Andriana Nicolaou. Photo: Supplied

“On Saturday morning, we received a new forensic report prepared on December 15, 2023. Once again, the Legal Service engages in an unacceptable action to submit Stavrianou’s report. The Legal Service has been attempting to prove for 18 years since Thanasis Nicolaou’s death that he committed suicide. This attempt at a surprise submission is unacceptable,” Kariolou told Philenews.

“The Legal Service is anything but seeking the truth,” she added, describing it as a “systematic and ongoing effort to cover up.”

The second family lawyer, Athena Dima, asserted that it is not a memorandum but a new forensic report. She claimed it is the prosecution’s tactic to introduce the report indirectly, given it did not pass the first time, and now they attempt it indirectly with similar phrasing.

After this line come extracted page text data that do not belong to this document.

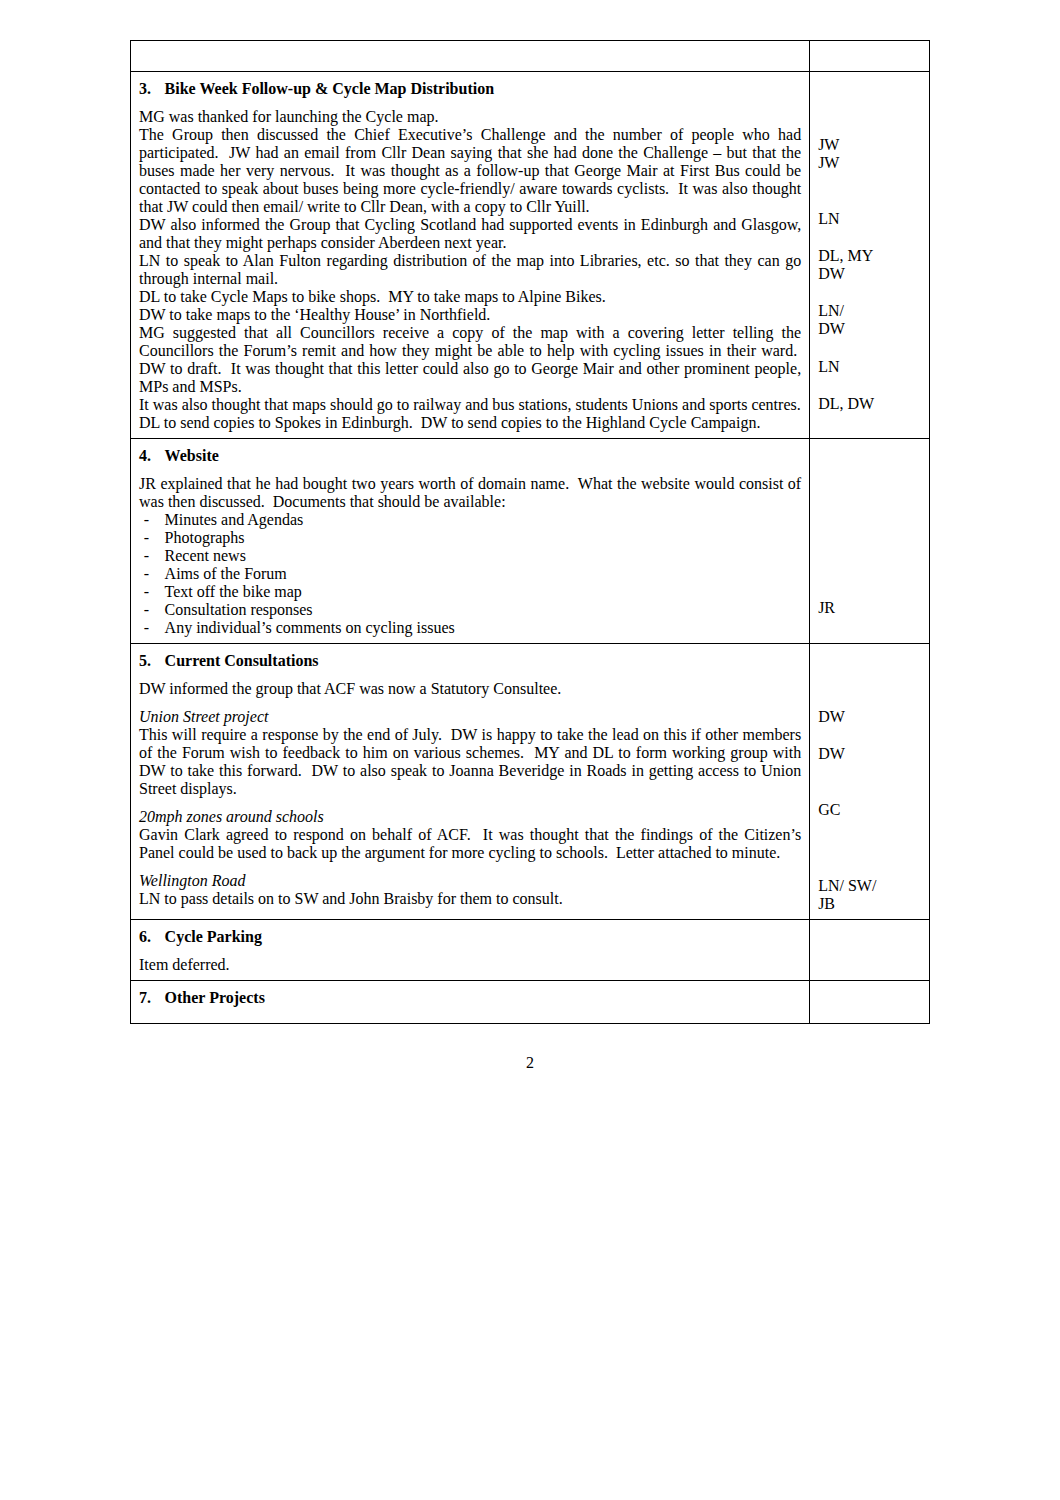| 3. Bike Week Follow-up & Cycle Map Distribution MG was thanked for launching the Cycle map. The Group then discussed the Chief Executive’s Challenge and the number of people who had participated. JW had an email from Cllr Dean saying that she had done the Challenge – but that the buses made her very nervous. It was thought as a follow-up that George Mair at First Bus could be contacted to speak about buses being more cycle-friendly/ aware towards cyclists. It was also thought that JW could then email/ write to Cllr Dean, with a copy to Cllr Yuill. DW also informed the Group that Cycling Scotland had supported events in Edinburgh and Glasgow, and that they might perhaps consider Aberdeen next year. LN to speak to Alan Fulton regarding distribution of the map into Libraries, etc. so that they can go through internal mail. DL to take Cycle Maps to bike shops. MY to take maps to Alpine Bikes. DW to take maps to the ‘Healthy House’ in Northfield. MG suggested that all Councillors receive a copy of the map with a covering letter telling the Councillors the Forum’s remit and how they might be able to help with cycling issues in their ward. DW to draft. It was thought that this letter could also go to George Mair and other prominent people, MPs and MSPs. It was also thought that maps should go to railway and bus stations, students Unions and sports centres. DL to send copies to Spokes in Edinburgh. DW to send copies to the Highland Cycle Campaign. | JW JW LN DL, MY DW LN/ DW LN DL, DW |
| 4. Website JR explained that he had bought two years worth of domain name. What the website would consist of was then discussed. Documents that should be available: Minutes and Agendas Photographs Recent news Aims of the Forum Text off the bike map Consultation responses Any individual’s comments on cycling issues | JR |
| 5. Current Consultations DW informed the group that ACF was now a Statutory Consultee. Union Street project This will require a response by the end of July. DW is happy to take the lead on this if other members of the Forum wish to feedback to him on various schemes. MY and DL to form working group with DW to take this forward. DW to also speak to Joanna Beveridge in Roads in getting access to Union Street displays. 20mph zones around schools Gavin Clark agreed to respond on behalf of ACF. It was thought that the findings of the Citizen’s Panel could be used to back up the argument for more cycling to schools. Letter attached to minute. Wellington Road LN to pass details on to SW and John Braisby for them to consult. | DW DW GC LN/ SW/ JB |
| 6. Cycle Parking Item deferred. | |
| 7. Other Projects | |
2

Dima even mentioned that Stavrianou took nine months to present a four-page report initially and has now prepared a new 49-page report.

She suggested that if Stavrianou’s new report is accepted, the court should allow time for a new report opposing it to be prepared.

On behalf of the Legal Service, the representative expressed regret for the family’s concerns and stated that the Legal Service is not against the family; on the contrary, they supported and stood by them.

She referred to actions taken with the consent of the Legal Service, accepting all the family’s requests.